Super Bowl 2022 Live Score Updates: Rams Lead Bengals 13-10 – The New York Times
Brandon Wright and Scott Berding met at the airport at 6 a.m. on Sunday and flew to Los Angeles from Cincinnati with just a backpack and their Joe Burrow jerseys.
“I saw him at the airport with no luggage, like me, and I was like, ‘you’re probably doing what I’m doing,’” Wright said.
Wright and Berding bought Super Bowl tickets online the morning of the game. After landing at Los Angeles International Airport, they took an Uber directly to SoFi Stadium in Inglewood, Calif., the site of Super Bowl LVI. Their flight back to Cincinnati is Sunday at 11 p.m.
“We’re not doing anything touristy, this is strictly business,” Wright said.
Rachel Schultz and Mammie Rust also arrived at SoFi Stadium early Sunday morning. Perched on a ledge by the stadium and enjoying temperatures reaching the mid-80s, they shouted “Who Dey!” to every Bengals fan in sight. “We don’t want to miss a second of this day, we want to soak it all in,” Schultz said.

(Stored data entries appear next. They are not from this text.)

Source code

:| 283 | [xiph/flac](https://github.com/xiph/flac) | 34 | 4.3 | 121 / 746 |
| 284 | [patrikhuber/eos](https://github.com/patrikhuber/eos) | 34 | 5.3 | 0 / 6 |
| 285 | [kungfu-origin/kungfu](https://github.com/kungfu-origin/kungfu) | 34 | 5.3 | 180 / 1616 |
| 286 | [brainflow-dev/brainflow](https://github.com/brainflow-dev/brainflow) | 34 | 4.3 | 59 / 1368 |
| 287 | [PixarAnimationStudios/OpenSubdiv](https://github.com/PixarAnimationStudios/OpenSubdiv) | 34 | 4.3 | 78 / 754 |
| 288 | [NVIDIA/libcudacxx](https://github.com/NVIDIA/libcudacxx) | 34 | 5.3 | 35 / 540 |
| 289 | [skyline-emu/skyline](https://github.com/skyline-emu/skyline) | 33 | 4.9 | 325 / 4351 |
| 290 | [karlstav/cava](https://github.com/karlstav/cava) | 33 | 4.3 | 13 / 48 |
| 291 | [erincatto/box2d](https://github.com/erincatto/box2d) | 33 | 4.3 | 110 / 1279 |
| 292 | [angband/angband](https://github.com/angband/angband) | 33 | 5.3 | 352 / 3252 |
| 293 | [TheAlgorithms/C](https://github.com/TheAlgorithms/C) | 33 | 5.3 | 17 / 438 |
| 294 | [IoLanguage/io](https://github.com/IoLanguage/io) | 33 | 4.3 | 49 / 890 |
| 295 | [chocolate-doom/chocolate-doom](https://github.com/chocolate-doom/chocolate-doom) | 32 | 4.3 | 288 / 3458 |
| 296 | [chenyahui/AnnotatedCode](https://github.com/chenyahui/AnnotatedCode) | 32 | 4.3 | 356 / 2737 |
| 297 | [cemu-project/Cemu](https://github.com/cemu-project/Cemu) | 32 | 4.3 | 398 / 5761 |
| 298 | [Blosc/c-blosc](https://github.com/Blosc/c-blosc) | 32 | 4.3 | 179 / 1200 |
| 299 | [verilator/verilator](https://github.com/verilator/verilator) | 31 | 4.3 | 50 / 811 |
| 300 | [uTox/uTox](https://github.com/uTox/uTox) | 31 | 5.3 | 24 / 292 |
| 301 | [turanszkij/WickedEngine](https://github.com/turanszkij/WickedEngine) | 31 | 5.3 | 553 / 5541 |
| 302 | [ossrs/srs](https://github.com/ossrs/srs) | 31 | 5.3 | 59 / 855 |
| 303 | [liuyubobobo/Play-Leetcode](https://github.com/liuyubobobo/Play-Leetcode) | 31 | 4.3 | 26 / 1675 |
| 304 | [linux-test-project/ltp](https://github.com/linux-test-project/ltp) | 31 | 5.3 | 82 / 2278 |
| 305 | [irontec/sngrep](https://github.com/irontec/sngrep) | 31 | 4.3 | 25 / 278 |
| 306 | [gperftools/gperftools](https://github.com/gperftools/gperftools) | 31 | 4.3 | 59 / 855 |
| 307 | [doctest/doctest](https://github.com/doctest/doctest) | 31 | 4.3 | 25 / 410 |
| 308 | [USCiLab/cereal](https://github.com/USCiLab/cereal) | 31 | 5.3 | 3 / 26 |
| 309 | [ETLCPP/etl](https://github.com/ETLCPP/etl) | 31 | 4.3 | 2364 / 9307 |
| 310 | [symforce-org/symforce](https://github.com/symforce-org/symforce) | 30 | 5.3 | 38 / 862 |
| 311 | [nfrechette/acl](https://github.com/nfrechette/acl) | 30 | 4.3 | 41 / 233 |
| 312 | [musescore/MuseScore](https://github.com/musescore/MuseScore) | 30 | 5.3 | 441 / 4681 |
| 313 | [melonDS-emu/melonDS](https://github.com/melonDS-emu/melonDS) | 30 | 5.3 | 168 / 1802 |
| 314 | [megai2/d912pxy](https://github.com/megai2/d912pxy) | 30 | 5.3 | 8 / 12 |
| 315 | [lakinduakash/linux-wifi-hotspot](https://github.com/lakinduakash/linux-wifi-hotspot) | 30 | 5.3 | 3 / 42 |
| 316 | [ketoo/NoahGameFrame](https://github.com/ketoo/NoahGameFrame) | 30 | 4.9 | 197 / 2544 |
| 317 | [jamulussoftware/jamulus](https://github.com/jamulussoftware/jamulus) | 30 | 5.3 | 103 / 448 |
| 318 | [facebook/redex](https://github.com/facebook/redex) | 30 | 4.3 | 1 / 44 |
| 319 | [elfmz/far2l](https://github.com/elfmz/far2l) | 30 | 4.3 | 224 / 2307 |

Schultz and Rust, sisters from Cincinnati, received free tickets to attend the game as winners of a lottery for Bengals season-ticket holders. Their family has had season tickets for 22 years. “Over two-thirds of our lives have been sitting in the Bengals stadium with family and tailgating beforehand. To us, this is a dream, and I don’t care if there are more Rams fans here, or not, for home-stadium advantage,” Schultz said.
For Steven Archuleta, a safety engineer from Hesperia, Calif., about 95 miles northeast of Inglewood, who currently lives in San Francisco, it took “a drop-off to the airport by the wife, a flight, a taxi and then a Starbucks coffee” to get to the Super Bowl, but he’s excited by the prospect of going back home with a Rams chip and the fantasy of seeing a much-discussed Tupac hologram, like when Dr. Dre and Snoop Dogg used one at Coachella years ago.

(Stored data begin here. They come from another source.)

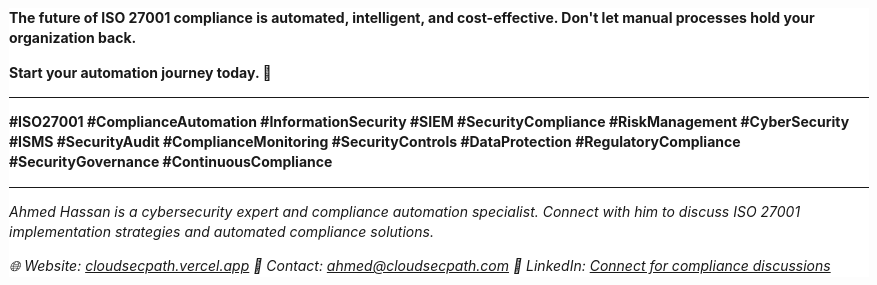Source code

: 
**The future of ISO 27001 compliance is automated, intelligent, and cost-effective. Don't let manual processes hold your organization back.**

**Start your automation journey today. 🚀**

---

**#ISO27001 #ComplianceAutomation #InformationSecurity #SIEM #SecurityCompliance #RiskManagement #CyberSecurity #ISMS #SecurityAudit #ComplianceMonitoring #SecurityControls #DataProtection #RegulatoryCompliance #SecurityGovernance #ContinuousCompliance**

---

*Ahmed Hassan is a cybersecurity expert and compliance automation specialist. Connect with him to discuss ISO 27001 implementation strategies and automated compliance solutions.*

*🌐 Website: [cloudsecpath.vercel.app](https://cloudsecpath.vercel.app)*
*📧 Contact: ahmed@cloudsecpath.com*
*💼 LinkedIn: [Connect for compliance discussions](https://linkedin.com)*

“Our rivals, the 49ers, have been to so many Super Bowls, and now I finally get to go to one. Now I may go back to San Francisco and say I got a chip too!”
Terri and Randy Owens, die-hard Bengals fans, had their eyes set on Super Bowl tickets from the start of the season. “We’ve been saying that if we go to the Super Bowl, we’ll make it there no matter what. We’ll worry about the cost later. Money comes, but this is a once-in-a-lifetime opportunity,” said Terri Owens.